Department of Surgery, CarePoint Health, Bayonne, NJ, USA.
J Surg Case Rep. 2021 May 28;2021(5):rjab198. doi: 10.1093/jscr/rjab198. eCollection 2021 May.
Although primarily a respiratory virus, coronavirus-19 acts on the gastrointestinal tract to cause symptoms such as anorexia, nausea, vomiting and diarrhea. One possible mechanism involves the ACE2 receptor, which serves as the primary receptor for virus entry into the gastrointestinal epithelium. We describe the case of a 54-year-old-male with recent coronavirus disease 2019 (COVID-19) infection, who later presented with nausea, vomiting, diarrhea and progressively worsening diffuse abdominal pain for 1 week. He was diagnosed to have a small bowel obstruction; however, continued to have progressively worsening pain and failed conservative management. No cause for the obstruction was found in the operating room. Gastrointestinal involvement occurs in at least two-thirds of patients with coronavirus infection. Viral entry into the small bowel, triggering an inflammatory response, and virus-induced microthrombosis of the microcirculation have been postulated as a possible mechanism for paralytic ileus/small bowel obstruction.

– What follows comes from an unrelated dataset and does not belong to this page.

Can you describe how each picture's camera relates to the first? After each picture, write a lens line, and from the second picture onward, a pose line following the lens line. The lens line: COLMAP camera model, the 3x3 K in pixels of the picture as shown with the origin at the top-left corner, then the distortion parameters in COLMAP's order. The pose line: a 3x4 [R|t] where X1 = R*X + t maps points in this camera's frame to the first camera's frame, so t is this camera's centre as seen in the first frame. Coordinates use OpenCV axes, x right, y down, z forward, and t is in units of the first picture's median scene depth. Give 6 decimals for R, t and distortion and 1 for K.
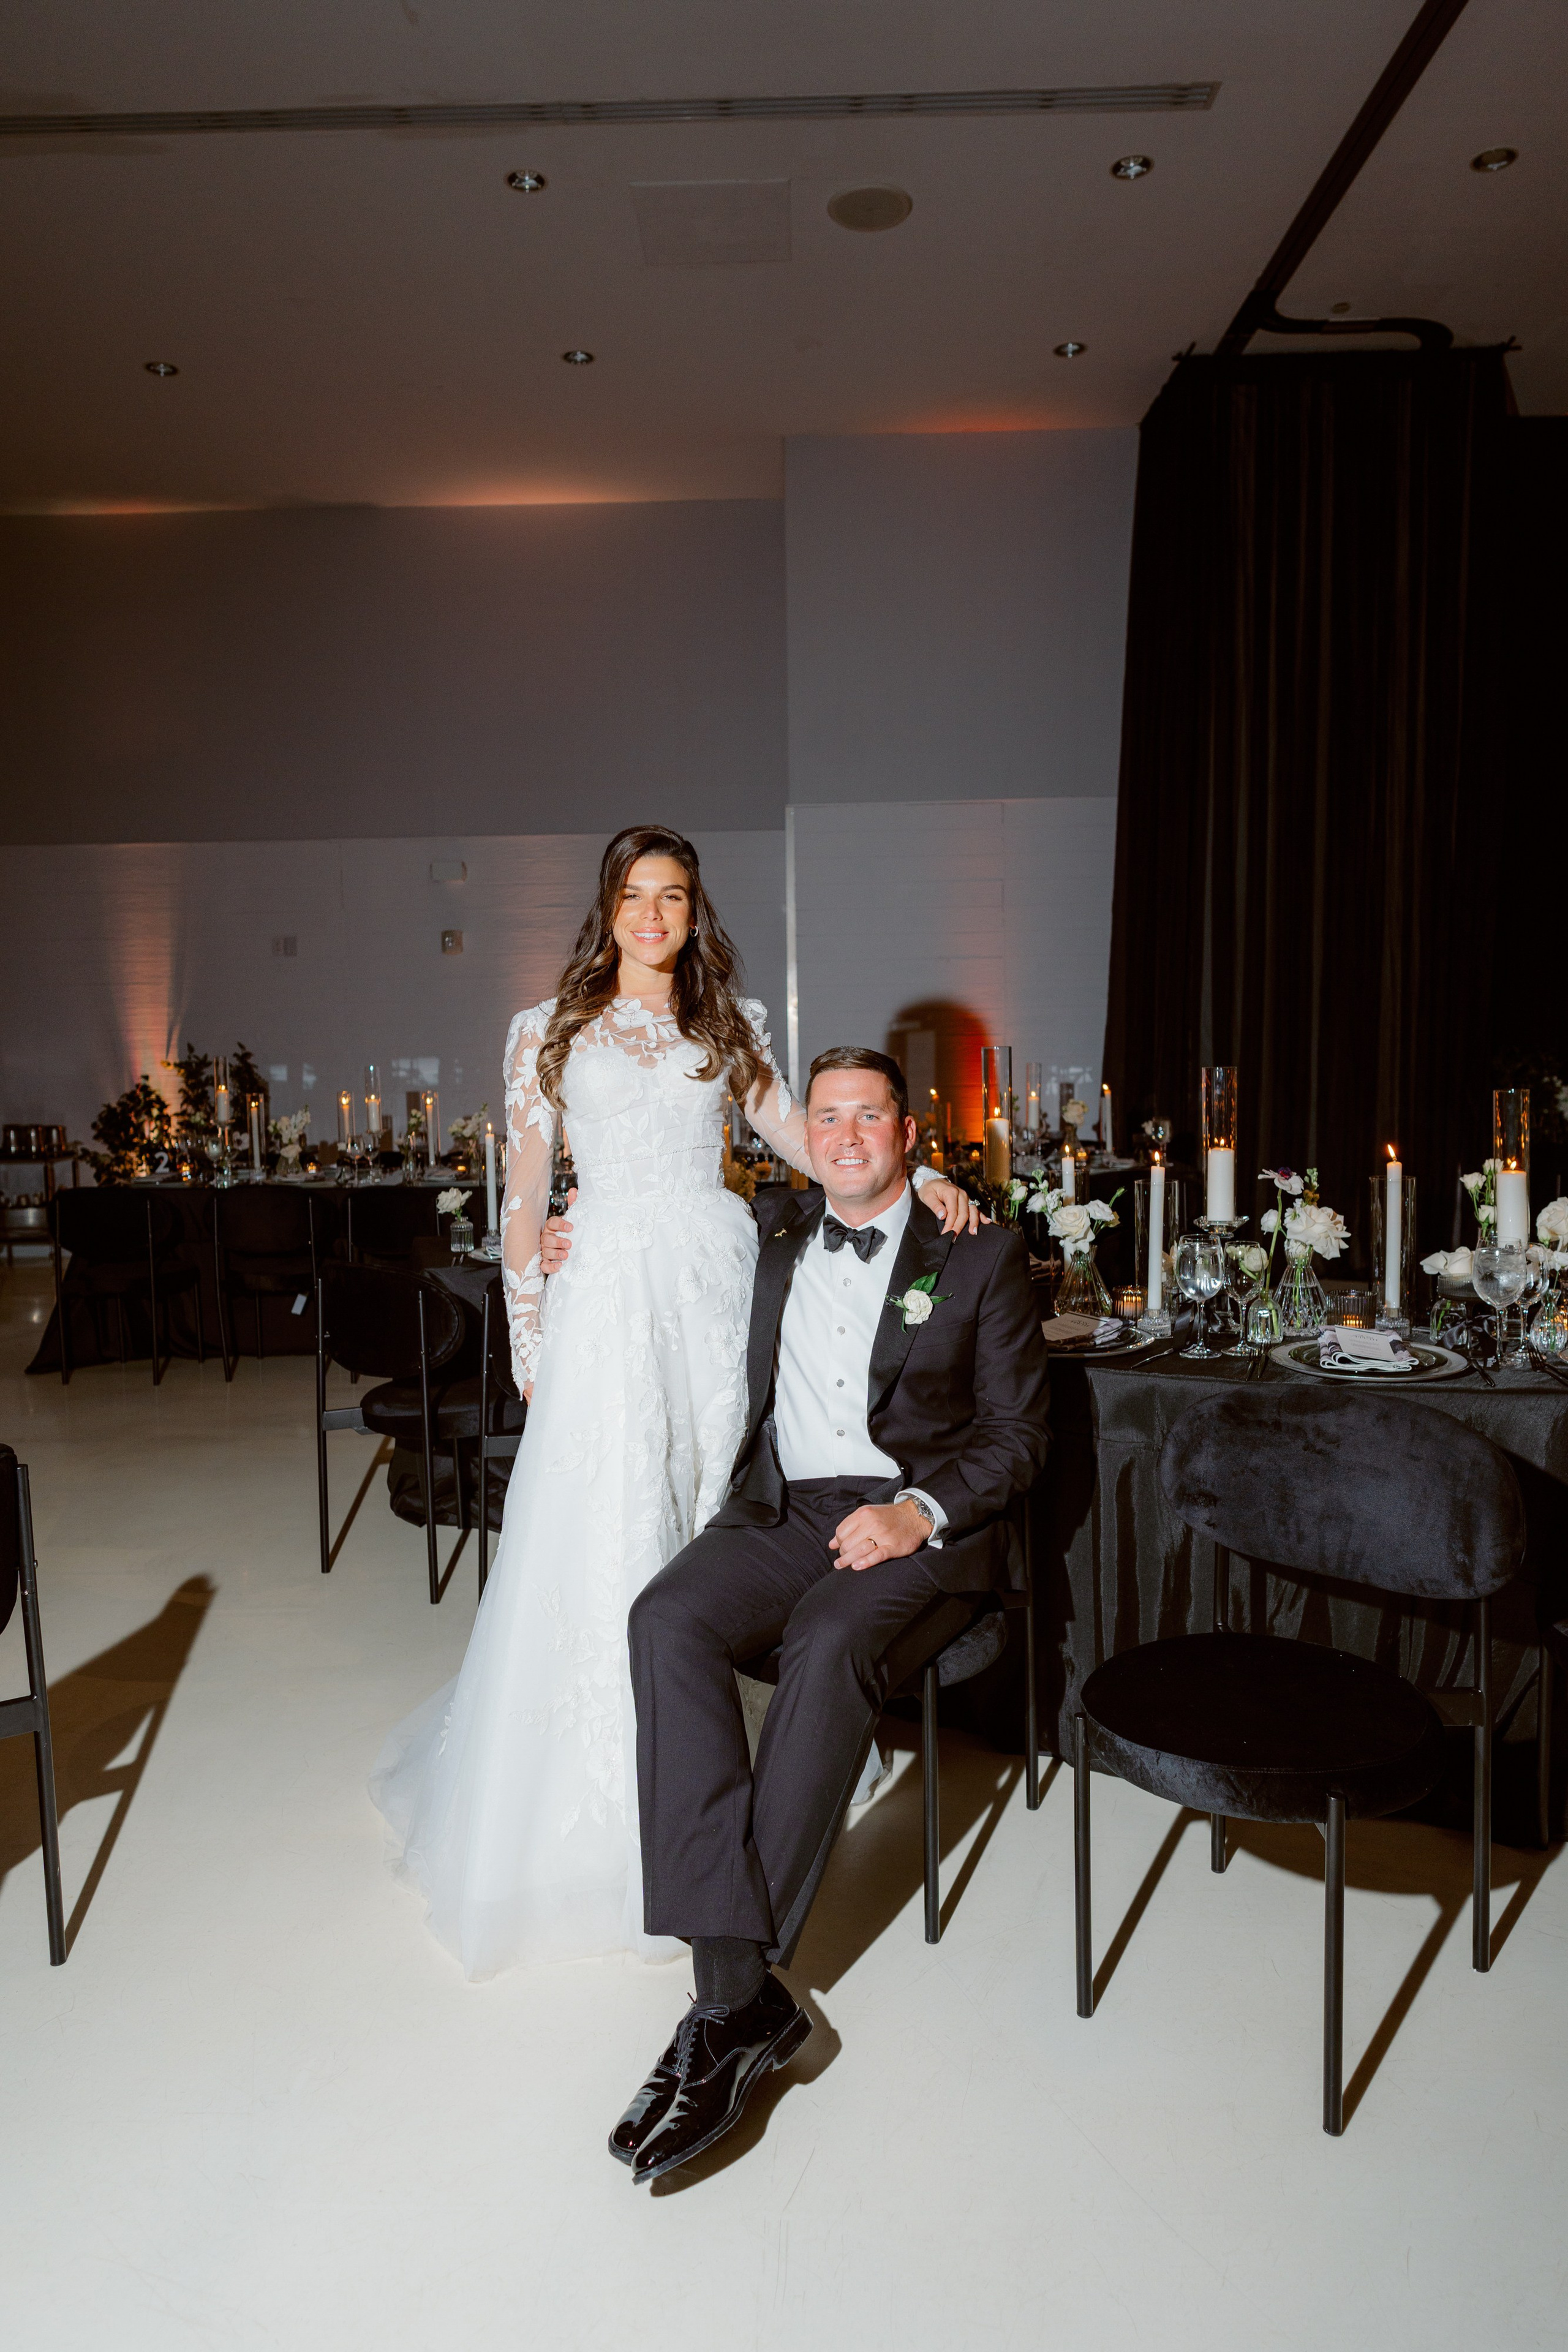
lens RADIAL K [[1562.2, 0, 784.0], [0, 1562.2, 1174.6], [0, 0, 1]] dist [-0.000281, 0.001879]
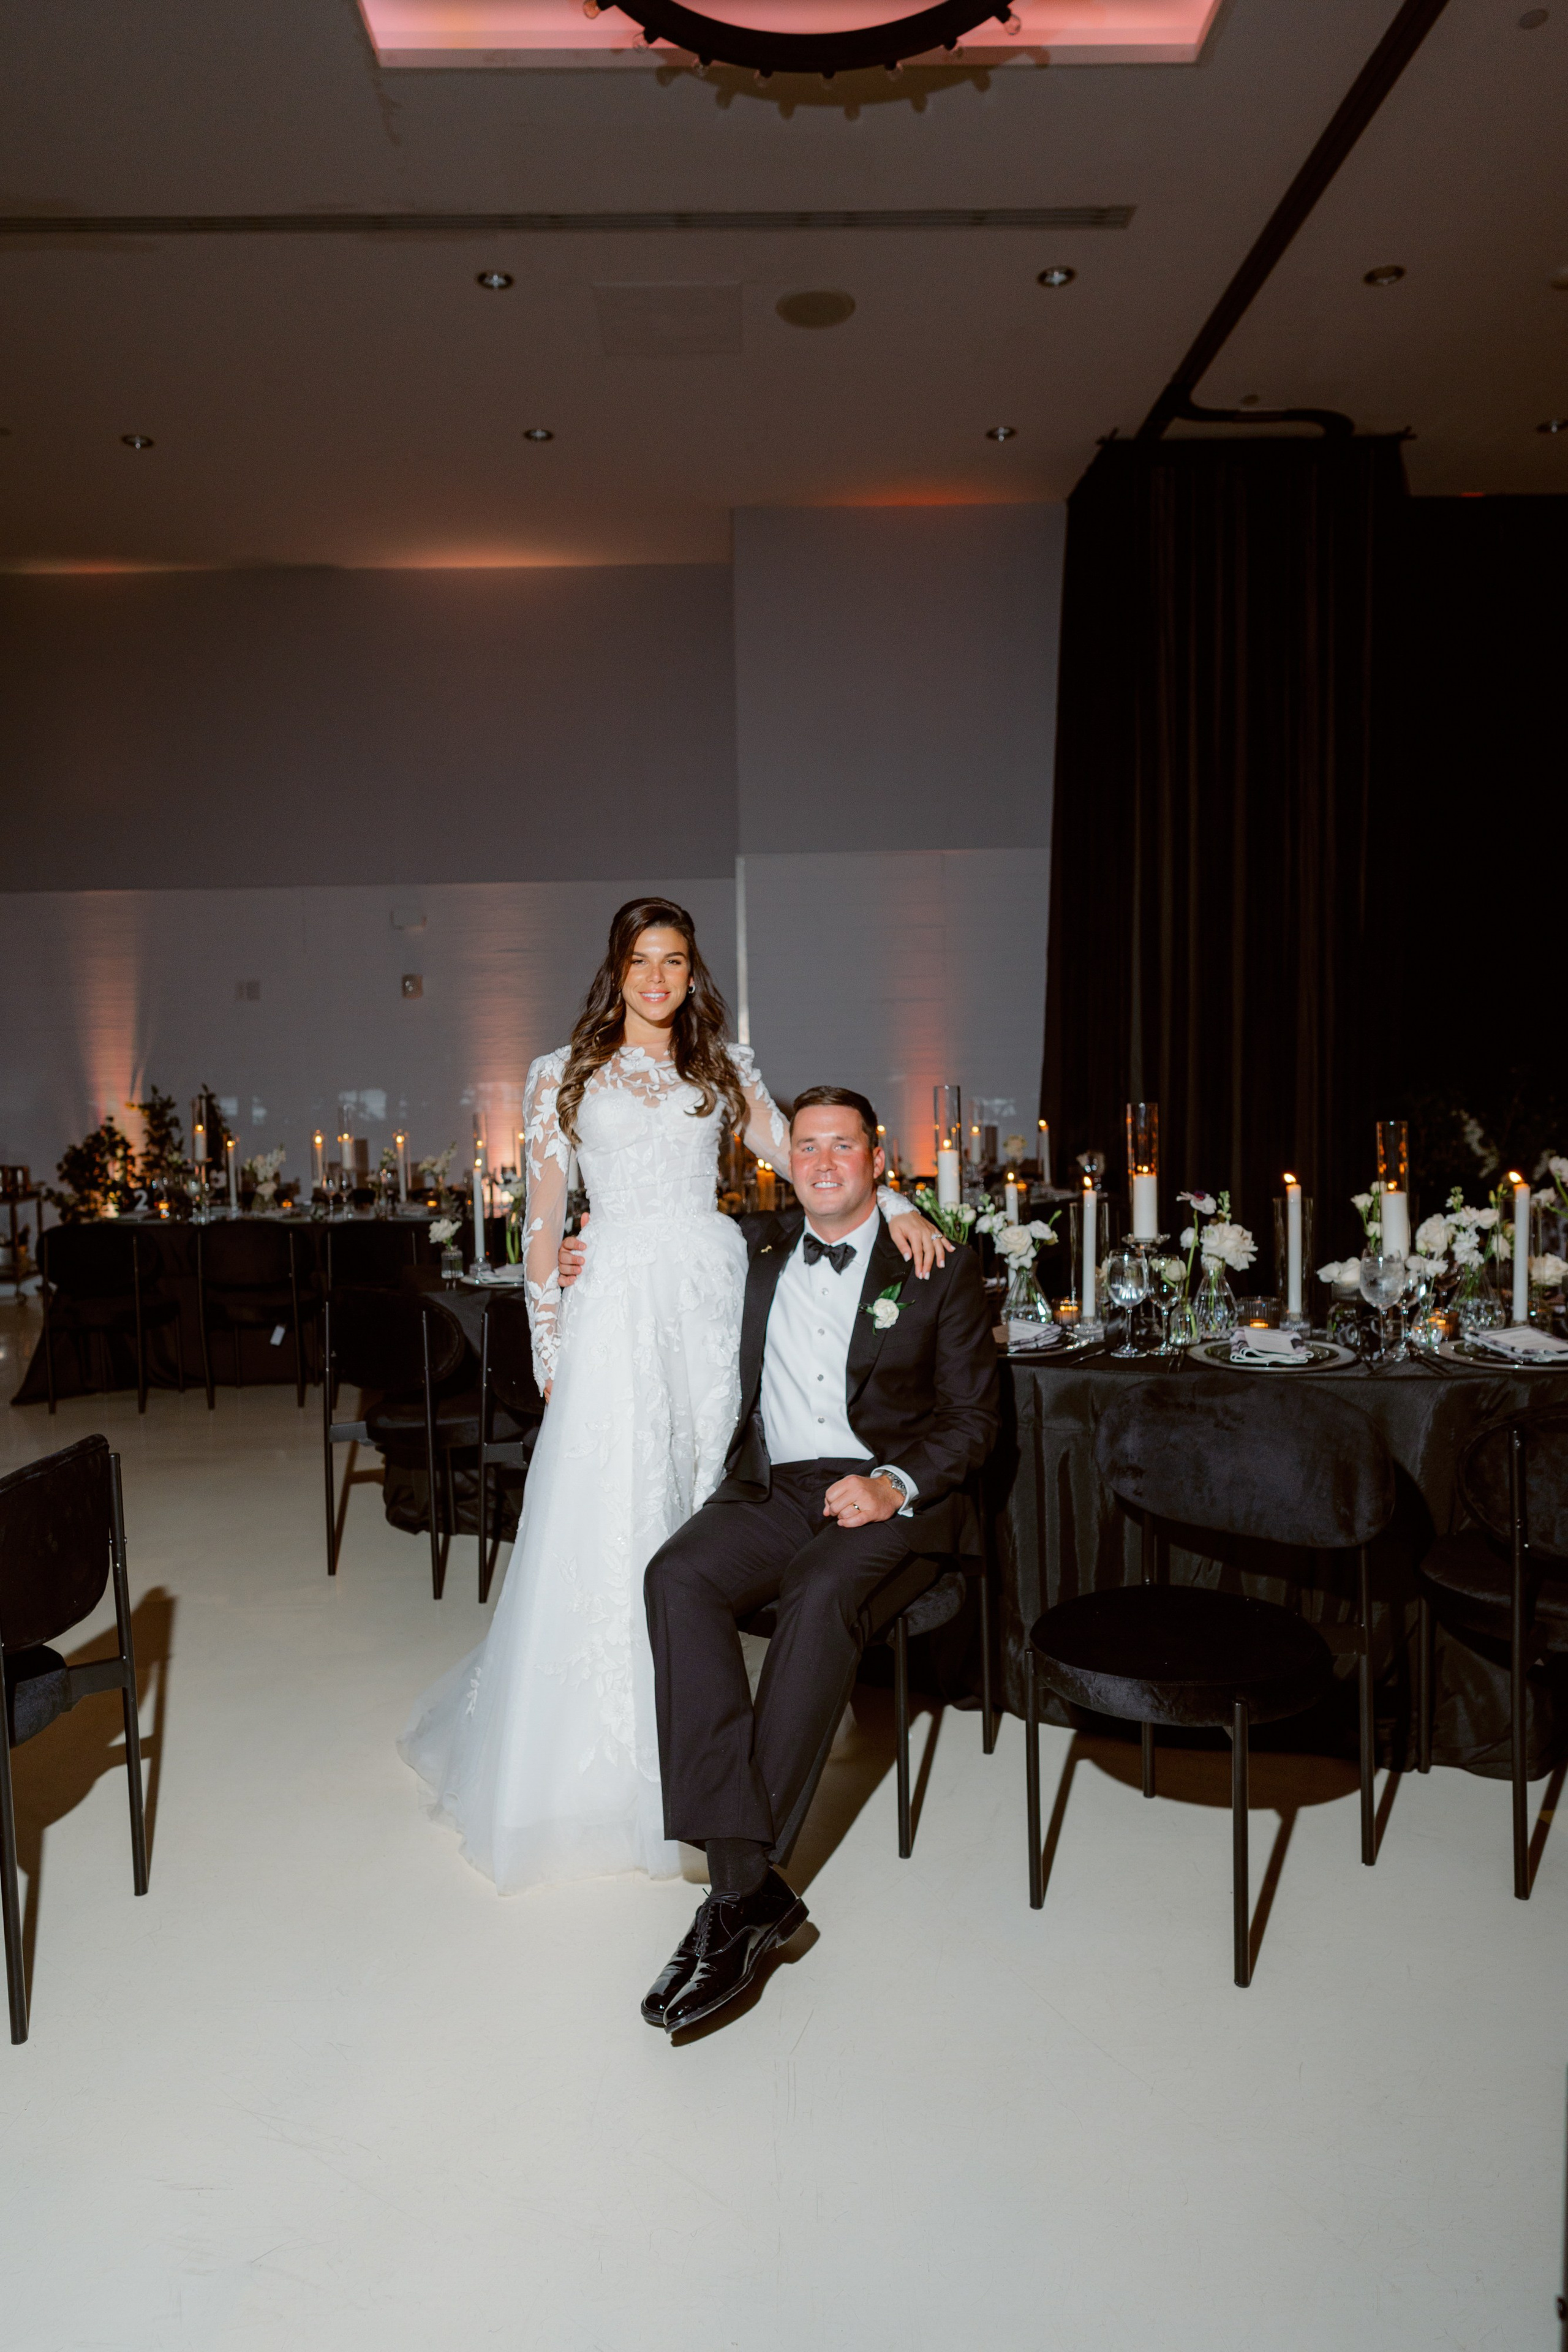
lens RADIAL K [[1562.2, 0, 782.9], [0, 1562.2, 1175.0], [0, 0, 1]] dist [-0.000281, 0.001879]
pose [[0.999237, -0.007059, 0.038413, -0.028503], [0.007981, 0.999683, -0.023885, 0.008693], [-0.038232, 0.024173, 0.998976, -0.130894]]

虽然冠状病毒病-19主要是一种呼吸道病毒,但它会作用于胃肠道,引起食欲不振、恶心、呕吐和腹泻等症状。一种可能的机制涉及血管紧张素转换酶2(ACE2)受体,它是病毒进入胃肠道上皮细胞的主要受体。我们描述了一例54岁男性病例,该患者近期感染了2019冠状病毒病(COVID-19),随后出现恶心、呕吐、腹泻,并伴有进行性加重的弥漫性腹痛达1周。他被诊断为小肠梗阻;然而,疼痛持续进行性加重,保守治疗无效。在手术室未发现梗阻原因。至少三分之二的冠状病毒感染患者会出现胃肠道受累。病毒进入小肠,引发炎症反应,以及病毒诱导的微循环微血栓形成被认为是麻痹性肠梗阻/小肠梗阻的一种可能机制。